** Information shown follows **
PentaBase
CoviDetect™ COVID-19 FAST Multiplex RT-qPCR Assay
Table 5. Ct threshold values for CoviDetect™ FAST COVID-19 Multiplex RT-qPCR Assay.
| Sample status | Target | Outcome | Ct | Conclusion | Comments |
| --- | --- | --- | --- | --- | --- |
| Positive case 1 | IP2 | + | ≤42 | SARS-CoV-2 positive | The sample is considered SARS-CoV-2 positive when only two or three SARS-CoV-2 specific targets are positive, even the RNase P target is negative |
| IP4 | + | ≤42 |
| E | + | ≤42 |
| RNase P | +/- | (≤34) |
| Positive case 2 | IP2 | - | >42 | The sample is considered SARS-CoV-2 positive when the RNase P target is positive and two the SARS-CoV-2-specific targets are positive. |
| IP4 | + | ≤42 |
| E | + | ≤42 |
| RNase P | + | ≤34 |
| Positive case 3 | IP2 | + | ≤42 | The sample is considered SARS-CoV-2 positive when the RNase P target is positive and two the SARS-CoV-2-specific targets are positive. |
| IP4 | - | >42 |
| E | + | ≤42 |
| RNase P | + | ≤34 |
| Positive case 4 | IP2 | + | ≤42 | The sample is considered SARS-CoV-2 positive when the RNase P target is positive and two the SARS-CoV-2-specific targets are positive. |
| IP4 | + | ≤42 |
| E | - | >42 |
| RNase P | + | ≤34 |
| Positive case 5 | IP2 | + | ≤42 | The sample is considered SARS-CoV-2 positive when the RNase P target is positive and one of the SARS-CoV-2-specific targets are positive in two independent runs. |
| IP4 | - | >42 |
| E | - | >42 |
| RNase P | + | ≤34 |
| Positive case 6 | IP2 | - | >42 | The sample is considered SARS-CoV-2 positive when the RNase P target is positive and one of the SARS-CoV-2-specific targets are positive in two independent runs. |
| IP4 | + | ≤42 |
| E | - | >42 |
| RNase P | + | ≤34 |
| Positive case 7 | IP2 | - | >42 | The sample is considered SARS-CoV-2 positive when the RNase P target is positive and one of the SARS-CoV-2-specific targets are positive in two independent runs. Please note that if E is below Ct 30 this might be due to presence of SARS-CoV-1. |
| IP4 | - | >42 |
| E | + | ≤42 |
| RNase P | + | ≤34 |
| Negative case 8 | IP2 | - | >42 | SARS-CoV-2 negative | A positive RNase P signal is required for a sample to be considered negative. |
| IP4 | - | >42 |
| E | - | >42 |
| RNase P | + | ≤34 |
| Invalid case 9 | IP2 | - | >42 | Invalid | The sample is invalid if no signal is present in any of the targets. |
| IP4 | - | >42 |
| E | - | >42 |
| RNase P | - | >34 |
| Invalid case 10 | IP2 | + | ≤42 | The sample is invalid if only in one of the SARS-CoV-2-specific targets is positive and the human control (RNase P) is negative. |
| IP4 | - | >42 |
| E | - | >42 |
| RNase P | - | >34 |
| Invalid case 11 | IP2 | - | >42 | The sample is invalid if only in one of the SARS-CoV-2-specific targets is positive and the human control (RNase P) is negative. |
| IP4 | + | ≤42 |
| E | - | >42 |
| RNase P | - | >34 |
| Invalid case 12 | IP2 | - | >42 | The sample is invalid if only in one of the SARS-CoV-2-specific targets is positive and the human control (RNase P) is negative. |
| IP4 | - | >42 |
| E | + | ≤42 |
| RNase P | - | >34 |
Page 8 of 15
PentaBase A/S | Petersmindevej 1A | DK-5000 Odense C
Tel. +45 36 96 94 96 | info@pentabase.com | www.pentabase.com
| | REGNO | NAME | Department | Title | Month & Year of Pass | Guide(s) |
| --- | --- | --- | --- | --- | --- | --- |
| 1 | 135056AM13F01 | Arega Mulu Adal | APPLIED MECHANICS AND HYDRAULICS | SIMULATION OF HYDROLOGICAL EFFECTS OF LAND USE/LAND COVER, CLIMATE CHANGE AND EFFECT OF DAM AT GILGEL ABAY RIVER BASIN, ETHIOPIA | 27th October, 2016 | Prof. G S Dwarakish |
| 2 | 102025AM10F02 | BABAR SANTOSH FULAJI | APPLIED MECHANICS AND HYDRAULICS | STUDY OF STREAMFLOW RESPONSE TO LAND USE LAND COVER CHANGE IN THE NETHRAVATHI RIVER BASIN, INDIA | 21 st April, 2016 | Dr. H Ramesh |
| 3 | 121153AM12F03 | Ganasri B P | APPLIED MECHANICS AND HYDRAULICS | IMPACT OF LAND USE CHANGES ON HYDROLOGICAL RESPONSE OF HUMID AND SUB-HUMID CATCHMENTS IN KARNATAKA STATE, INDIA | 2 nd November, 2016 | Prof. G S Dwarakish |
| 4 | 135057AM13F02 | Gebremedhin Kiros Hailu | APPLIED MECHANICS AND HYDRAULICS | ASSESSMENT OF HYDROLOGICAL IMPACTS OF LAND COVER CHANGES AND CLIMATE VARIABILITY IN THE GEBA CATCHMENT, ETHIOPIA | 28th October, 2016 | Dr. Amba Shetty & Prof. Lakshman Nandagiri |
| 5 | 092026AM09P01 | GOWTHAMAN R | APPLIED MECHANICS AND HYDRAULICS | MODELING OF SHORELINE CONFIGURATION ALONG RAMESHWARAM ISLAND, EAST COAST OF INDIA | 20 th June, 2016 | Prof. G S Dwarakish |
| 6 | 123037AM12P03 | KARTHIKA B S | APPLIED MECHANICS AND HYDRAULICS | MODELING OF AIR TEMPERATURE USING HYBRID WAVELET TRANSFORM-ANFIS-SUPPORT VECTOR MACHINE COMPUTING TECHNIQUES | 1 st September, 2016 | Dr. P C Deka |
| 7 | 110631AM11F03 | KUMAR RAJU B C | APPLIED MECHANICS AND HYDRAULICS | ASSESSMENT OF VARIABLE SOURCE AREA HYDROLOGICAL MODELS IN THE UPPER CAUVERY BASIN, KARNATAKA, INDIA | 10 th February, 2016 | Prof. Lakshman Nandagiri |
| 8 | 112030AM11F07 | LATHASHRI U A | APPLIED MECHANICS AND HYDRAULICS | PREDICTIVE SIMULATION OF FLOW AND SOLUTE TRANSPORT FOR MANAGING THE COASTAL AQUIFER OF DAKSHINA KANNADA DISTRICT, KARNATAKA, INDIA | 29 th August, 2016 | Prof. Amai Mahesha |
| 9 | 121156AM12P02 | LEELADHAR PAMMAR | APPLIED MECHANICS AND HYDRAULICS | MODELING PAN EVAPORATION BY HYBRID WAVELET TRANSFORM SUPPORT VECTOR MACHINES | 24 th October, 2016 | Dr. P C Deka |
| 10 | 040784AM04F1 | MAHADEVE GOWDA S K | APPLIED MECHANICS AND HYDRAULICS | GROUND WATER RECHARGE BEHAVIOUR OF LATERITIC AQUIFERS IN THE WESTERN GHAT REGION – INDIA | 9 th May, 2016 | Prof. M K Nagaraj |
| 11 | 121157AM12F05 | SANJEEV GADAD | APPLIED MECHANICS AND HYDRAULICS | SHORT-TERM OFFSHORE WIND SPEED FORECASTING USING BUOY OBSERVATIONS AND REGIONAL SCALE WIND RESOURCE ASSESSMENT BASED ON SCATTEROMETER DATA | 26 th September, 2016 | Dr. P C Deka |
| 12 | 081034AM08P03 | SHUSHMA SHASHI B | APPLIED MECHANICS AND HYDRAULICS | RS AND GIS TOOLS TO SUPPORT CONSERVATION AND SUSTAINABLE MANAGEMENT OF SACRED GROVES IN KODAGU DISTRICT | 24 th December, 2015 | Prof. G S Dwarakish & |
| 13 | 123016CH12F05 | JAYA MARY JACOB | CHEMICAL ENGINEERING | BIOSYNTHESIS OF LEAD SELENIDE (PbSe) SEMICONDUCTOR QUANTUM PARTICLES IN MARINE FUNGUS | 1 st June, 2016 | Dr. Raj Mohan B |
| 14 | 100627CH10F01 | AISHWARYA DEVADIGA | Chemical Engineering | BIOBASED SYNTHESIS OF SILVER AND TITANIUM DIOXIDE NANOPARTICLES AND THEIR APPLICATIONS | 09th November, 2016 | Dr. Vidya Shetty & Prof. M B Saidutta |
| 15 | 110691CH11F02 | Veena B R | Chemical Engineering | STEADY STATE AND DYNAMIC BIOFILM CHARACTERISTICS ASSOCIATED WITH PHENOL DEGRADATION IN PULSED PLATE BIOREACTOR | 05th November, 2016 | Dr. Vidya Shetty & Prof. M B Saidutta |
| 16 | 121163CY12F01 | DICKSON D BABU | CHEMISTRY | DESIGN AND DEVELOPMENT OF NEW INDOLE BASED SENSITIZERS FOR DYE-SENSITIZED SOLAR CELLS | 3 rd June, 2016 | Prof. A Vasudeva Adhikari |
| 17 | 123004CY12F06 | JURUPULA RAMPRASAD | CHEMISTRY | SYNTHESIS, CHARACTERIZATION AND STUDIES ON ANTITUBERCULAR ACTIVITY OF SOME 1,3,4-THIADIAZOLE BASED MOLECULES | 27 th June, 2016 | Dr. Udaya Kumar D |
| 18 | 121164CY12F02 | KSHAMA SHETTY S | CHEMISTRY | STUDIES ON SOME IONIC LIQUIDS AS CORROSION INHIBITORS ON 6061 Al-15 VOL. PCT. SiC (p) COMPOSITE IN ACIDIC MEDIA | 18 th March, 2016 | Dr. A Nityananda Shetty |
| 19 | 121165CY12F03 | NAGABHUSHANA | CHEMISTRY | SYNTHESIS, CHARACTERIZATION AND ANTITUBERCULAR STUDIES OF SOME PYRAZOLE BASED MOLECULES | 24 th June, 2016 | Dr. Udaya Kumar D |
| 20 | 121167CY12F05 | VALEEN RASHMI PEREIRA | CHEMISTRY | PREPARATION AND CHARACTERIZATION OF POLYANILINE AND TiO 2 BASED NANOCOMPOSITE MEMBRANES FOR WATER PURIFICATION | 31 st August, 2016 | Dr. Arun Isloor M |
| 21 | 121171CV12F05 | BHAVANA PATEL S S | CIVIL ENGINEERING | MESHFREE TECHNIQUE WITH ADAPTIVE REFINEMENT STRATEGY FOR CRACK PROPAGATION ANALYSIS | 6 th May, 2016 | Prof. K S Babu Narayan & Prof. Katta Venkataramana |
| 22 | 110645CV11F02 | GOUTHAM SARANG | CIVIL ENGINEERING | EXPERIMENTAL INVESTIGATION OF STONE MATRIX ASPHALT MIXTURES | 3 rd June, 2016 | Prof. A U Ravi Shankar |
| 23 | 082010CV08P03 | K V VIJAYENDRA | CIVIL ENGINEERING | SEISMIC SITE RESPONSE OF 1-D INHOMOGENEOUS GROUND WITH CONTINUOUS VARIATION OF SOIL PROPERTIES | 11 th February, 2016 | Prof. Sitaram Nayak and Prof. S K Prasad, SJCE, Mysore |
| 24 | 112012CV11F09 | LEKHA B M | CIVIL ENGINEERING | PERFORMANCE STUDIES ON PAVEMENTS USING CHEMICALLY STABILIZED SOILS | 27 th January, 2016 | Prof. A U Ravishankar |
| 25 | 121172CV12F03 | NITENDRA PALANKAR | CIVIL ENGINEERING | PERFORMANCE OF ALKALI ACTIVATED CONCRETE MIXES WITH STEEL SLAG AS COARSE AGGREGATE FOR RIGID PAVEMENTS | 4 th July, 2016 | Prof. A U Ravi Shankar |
** End of Information shown **
From the entries above, pull out each line that includes "Assay".

CoviDetect™ COVID-19 FAST Multiplex RT-qPCR Assay
Table 5. Ct threshold values for CoviDetect™ FAST COVID-19 Multiplex RT-qPCR Assay.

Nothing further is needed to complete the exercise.